Climate adaptation also requires greater investment in agricultural research and innovation.Many developed agricultural economies invest heavily in developing climate-resilient crop varieties, precision agriculture, digital advisory services and efficient irrigation systems. Pakistan, however, continues to invest comparatively little in agricultural research despite facing some of the world’s highest climate risks. Without stronger research institutions, better extension services and improved technology transfer, small farmers will struggle to adapt to increasingly unpredictable weather conditions.
Another area requiring urgent investigation is the allocation of public resources.Every year, provincial and federal governments announce billions of rupees in development spending for agriculture, irrigation and rural development. International organizations including the World Bank, the Asian Development Bank (ADB), the Food and Agriculture Organization (FAO) and the International Fund for Agricultural Development (IFAD) have also financed numerous projects aimed at improving rural livelihoods, strengthening agricultural markets and reducing poverty.

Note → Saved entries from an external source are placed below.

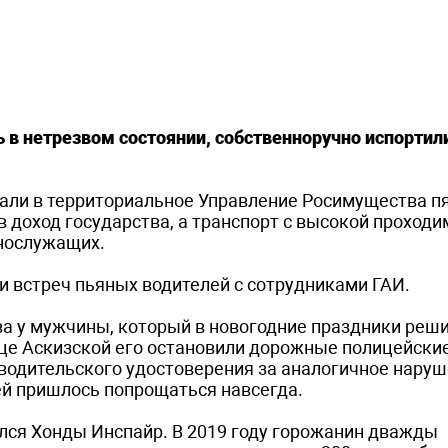
ь в нетрезвом состоянии, собственноручно испортил
дали в территориальное Управление Росимущества п
в доход государства, а транспорт с высокой проход
нослужащих.
 встреч пьяных водителей с сотрудниками ГАИ.
ва у мужчины, который в новогодние праздники реши
лице Аскизской его остановили дорожные полицейские
водительского удостоверения за аналогичное наруш
ей пришлось попрощаться навсегда.
лся Хонды Инспайр. В 2019 году горожанин дважды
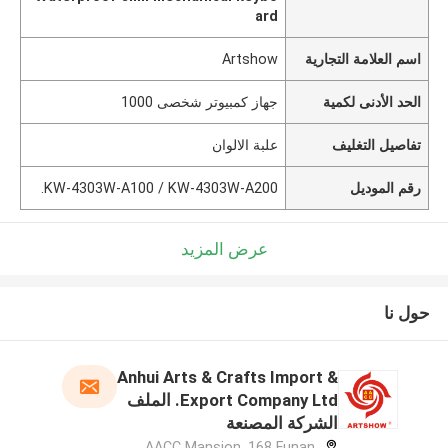
ard
اسم العلامة التجارية
Artshow
الحد الأدنى لكمية
جهاز كمبيوتر شخصى 1000
تفاصيل التغليف
علبة الالوان
رقم الموديل
KW-4303W-A100 / KW-4303W-A200.
عرض المزيد
حول نا
Anhui Arts & Crafts Import &
Export Company Ltd. الملف
الشركة المصنعة
AACC Mansion, 168 Funan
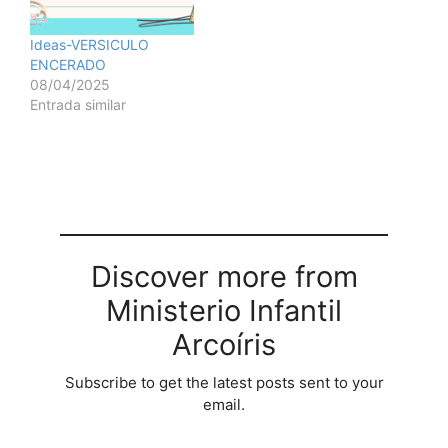
Ideas-VERSICULO
ENCERADO
08/04/2025
Entrada similar
Discover more from
Ministerio Infantil
Arcoíris
Subscribe to get the latest posts sent to your
email.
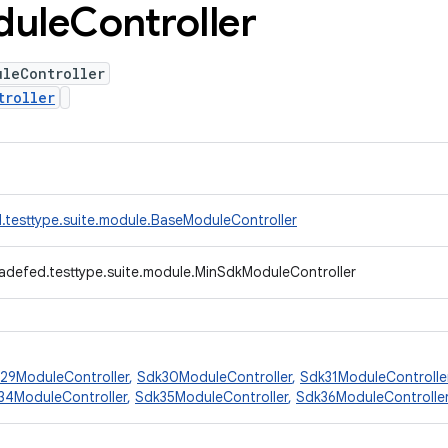
dule
Controller
uleController
troller
.testtype.suite.module.BaseModuleController
adefed.testtype.suite.module.MinSdkModuleController
29ModuleController
,
Sdk30ModuleController
,
Sdk31ModuleControlle
34ModuleController
,
Sdk35ModuleController
,
Sdk36ModuleControlle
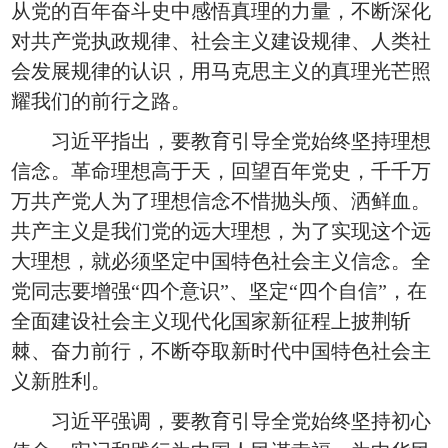
从党的百年奋斗史中感悟真理的力量，不断深化
对共产党执政规律、社会主义建设规律、人类社
会发展规律的认识，用马克思主义的真理光芒照
耀我们的前行之路。
习近平指出，要教育引导全党始终坚持理想
信念。革命理想高于天，回望百年党史，千千万
万共产党人为了理想信念不惜抛头颅、洒鲜血。
共产主义是我们党的远大理想，为了实现这个远
大理想，就必须坚定中国特色社会主义信念。全
党同志要增强“四个意识”、坚定“四个自信”，在
全面建设社会主义现代化国家新征程上披荆斩
棘、奋力前行，不断夺取新时代中国特色社会主
义新胜利。
习近平强调，要教育引导全党始终坚持初心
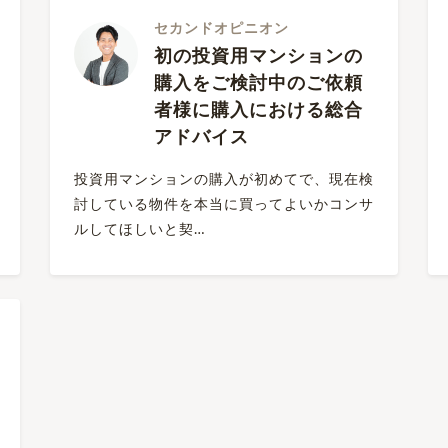
セカンドオピニオン
初の投資用マンションの
購入をご検討中のご依頼
者様に購入における総合
アドバイス
投資用マンションの購入が初めてで、現在検
討している物件を本当に買ってよいかコンサ
ルしてほしいと契…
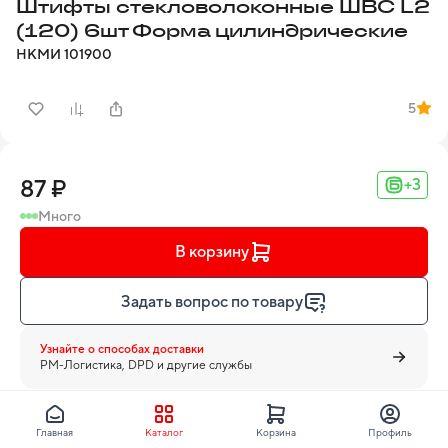
Штифты стекловолоконные ШВС L2
(120) 6шт Форма цилиндрические
НКМИ
101900
5
87 ₽
+3
Много
В корзину
Задать вопрос по товару
Узнайте о способах доставки
PM-Логистика, DPD и другие службы
Главная
Каталог
Корзина
Профиль
Форма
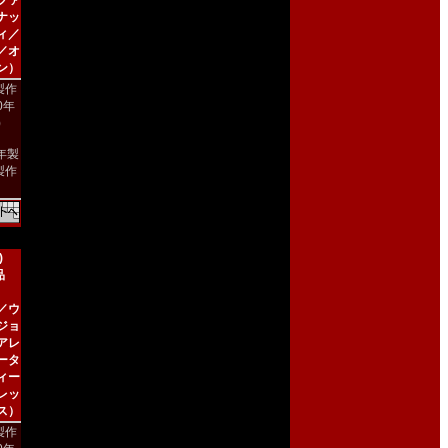
ファ
ナッ
ィ／
／オ
ン）
製作
00年
)
4年製
製作
)
品
／ウ
ジョ
アレ
ータ
ィー
レッ
ス）
製作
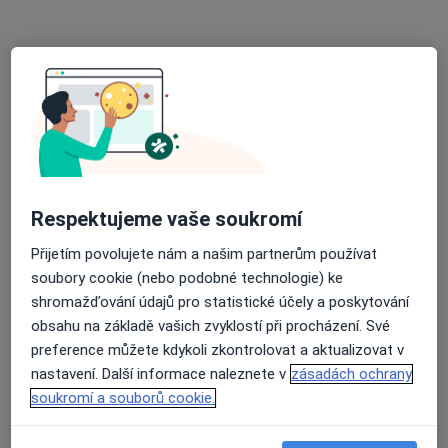
Litomyšlská 322, Česká Třebová
•
Mapa
Sam.ord.lék.spec. - neurologie
Tento specialista nenabízí online rezervaci termínu na této adrese.
Rezervovat termín
Respektujeme vaše soukromí
Přijetím povolujete nám a našim partnerům používat
soubory cookie (nebo podobné technologie) ke
shromažďování údajů pro statistické účely a poskytování
obsahu na základě vašich zvyklostí při procházení. Své
MUDr. Miroslava Ludvíková
preference můžete kdykoli zkontrolovat a aktualizovat v
Neurolog
nastavení. Další informace naleznete v
zásadách ochrany
9 názorů
soukromí a souborů cookie.
Eimova 294, Polička
•
Mapa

Yet the persistence of rural poverty raises difficult questions. Who actually benefits from agricultural subsidies? Do small farmers receive the same level of support as large landowners? Are women farmers included in government programmes? Have extension services reached remote villages? Are climate adaptation projects delivering measurable improvements? Most importantly, how are governments evaluating whether these investments are producing lasting results?
These are not questions of political rhetoric; they are questions of governance and accountability.Rural development should no longer be viewed solely through the lens of agriculture. It encompasses education, healthcare, clean drinking water, digital connectivity, financial inclusion, local governance, women’s economic empowerment, environmental sustainability and climate resilience. Sustainable agricultural growth cannot occur in communities where schools are under-resourced, healthcare facilities are inadequate, women remain economically invisible and young people migrate because they see no future in farming.
If Pakistan genuinely seeks long-term economic growth, food security and climate resilience, rural development must become a national priority rather than an afterthought. Investment should move beyond short-term subsidies toward research, innovation, technology adoption, efficient water management, women’s economic participation, land protection and stronger local institutions.
World Rural Development Day should therefore not be reduced to symbolic speeches or ceremonial events. It should serve as an opportunity to ask difficult but necessary questions. Why do the people who feed the nation remain among its most economically vulnerable? Why does unpaid female agricultural labour continue to sustain rural households without recognition? Why is fertile farmland disappearing while concerns about food security continue to grow? Why have decades of public spending and international assistance not transformed rural livelihoods to the extent promised?
Pakistan’s future will not be determined solely by the growth of its cities. It will also depend on whether its villages receive the investment, innovation and policy attention they have long been denied. Rural development is not simply about improving agriculture; it is about ensuring that the people who sustain the country’s economy are themselves given the opportunity to prosper. Until that happens, Pakistan’s development story will remain incomplete.